Leverkusen - Bayer 04 Leverkusen will mit Torwart-Aufsteiger René Adler im Rücken und dem Aufwind in der Bundesliga mit einem Sieg gegen den SC Lens ins Viertelfinale des UEFA-Cups einziehen.
Wir haben mit den Blackburn Rovers einen englischen Premier Club ausgeschaltet. Deshalb haben wir gegen Lens keine Angst, sagte Bayer-Sportdirektor Rudi Völler, dessen Werksclub nach dem 1:2 im Hinspiel aber zum Sieg verdammt ist. Die Franzosen haben eine kleinen Vorteil. Es wird schwer, aber es ist machbar, meinte auch Leverkusens Chefcoach Michael Skibbe.
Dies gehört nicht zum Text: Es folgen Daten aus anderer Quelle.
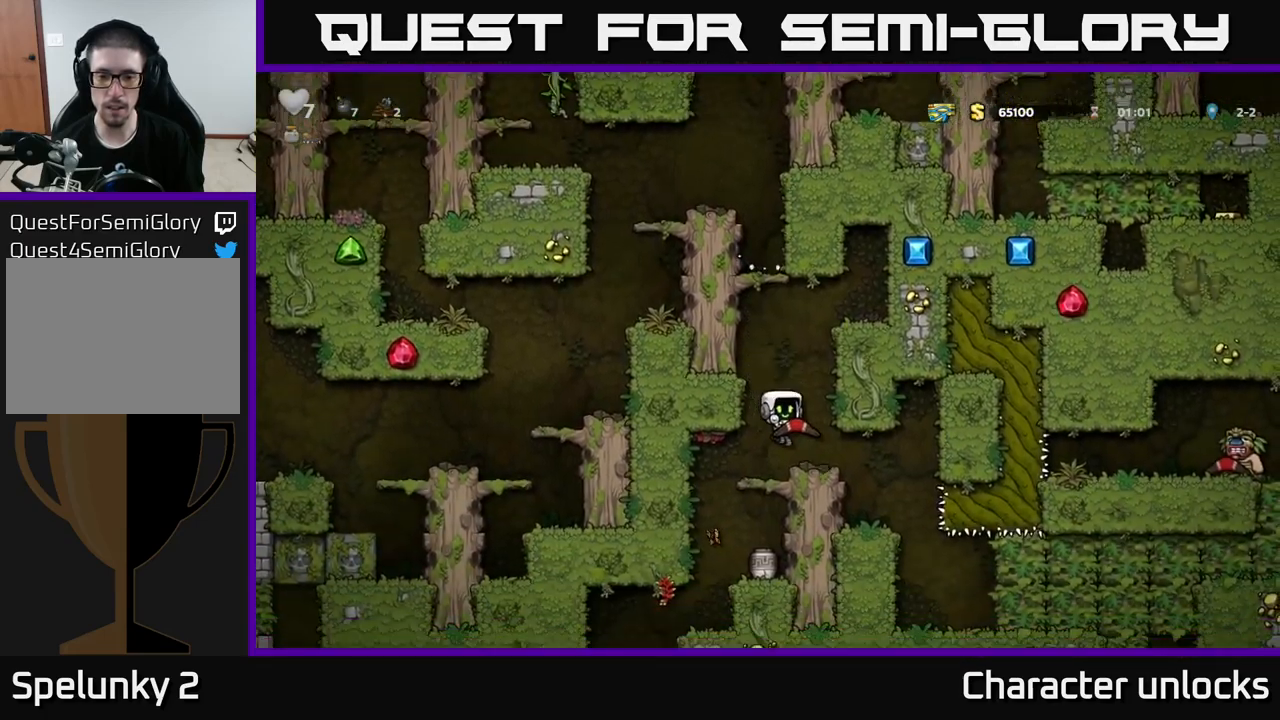
{"buttons": [], "left_stick": "center", "events": [[34, "DPAD_LEFT", "down"], [84, "DPAD_LEFT", "up"], [117, "X", "down"], [267, "X", "up"], [334, "A", "down"], [434, "A", "up"]]}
Etwas skeptischer blickt Bayer-Geschäftsführer Wolfgang Holzhäuser dem Rückspiel gegen den französischen Tabellen-Zweiten entgegen. Natürlich ist das 1:2 kein schlechtes Ergebnis, aber ein 1:1 wäre besser gewesen, meinte er. Schließlich stehe der RC Lens in der französischen Liga, die stärker als die Deutsche sei, souverän an zweiter Stelle. Außerdem haben die Franzosen in dieser Saison schon 41 Tore geschossen, was zeigt, dass sie auch auswärts stark sind.
Diese Einschätzung teilen Völler und Skibbe. Lens spielt auswärts meistens taktisch geschickter und kann auf sehr schnelle Stürmer bauen, urteilte Skibbe, der vor allem Hinspiel-Torschütze Olivier Monterrubio und Stürmer Aruna Dindane im Blick hat. Diese will er aber in der BayArena erst gar nicht zur Entfaltung kommen lassen: Im eigenen Stadion werden wir mehr Druck entfachen.
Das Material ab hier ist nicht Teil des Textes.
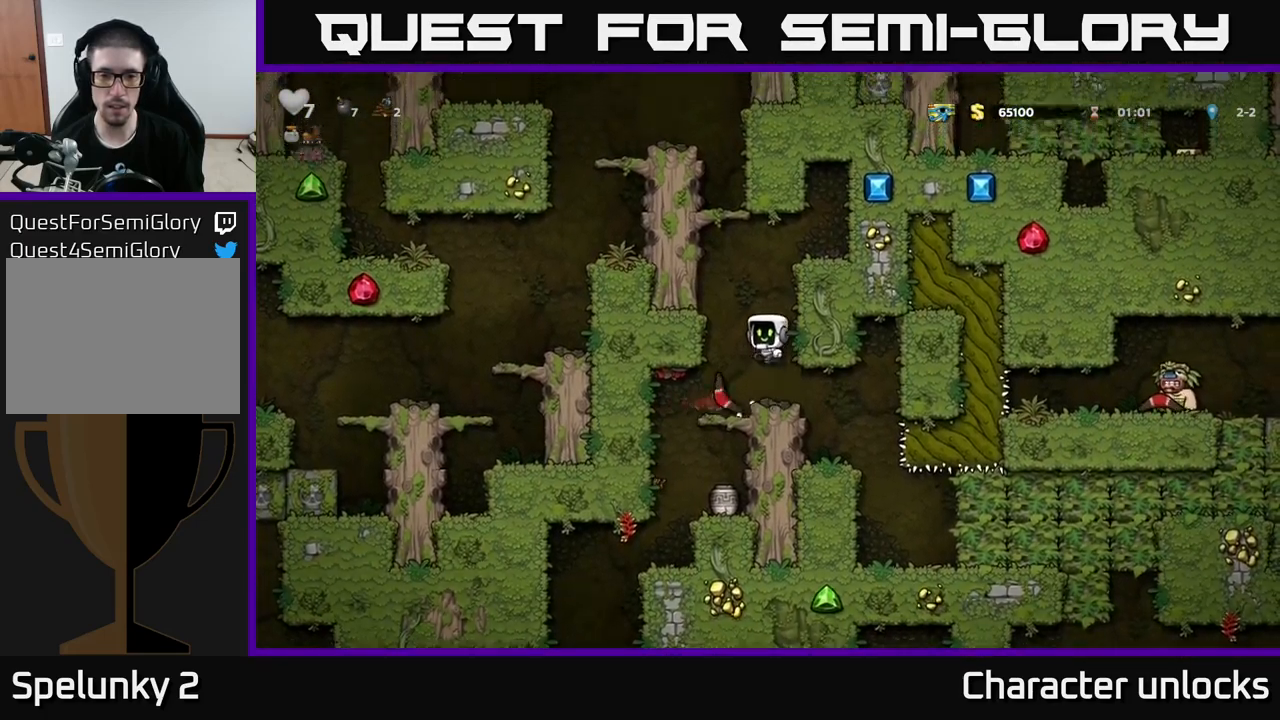
{"buttons": ["A", "X"], "left_stick": "center", "events": [[434, "A", "down"], [484, "X", "down"]]}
Der Einzug in die Runde der letzten Acht wäre für den UEFA-Cup-Gewinner von 1988 der größte Erfolg in diesem Wettbewerb seit sieben Jahren. Es würde einen enormen Imagegewinn bringen. Das Erreichen des Viertelfinals wäre der Vorstoß in die Elite des UEFA-Pokals, hofft Holzhäuser, der damit zudem die Phase, in der wir finanziell Gewinn machen können erreichen würde. Verständnis hat er dafür, dass einige seiner Profis sogar vom Finale am 16. Mai in Glasgow träumen, wo die Leverkusener 2002 im Champions-League-Endspiel gegen Real Madrid (1:2) verloren: Wenn man nicht mehr träumen darf, wäre es schlimm. Außerdem haben wir in Glasgow noch etwas gut zu machen.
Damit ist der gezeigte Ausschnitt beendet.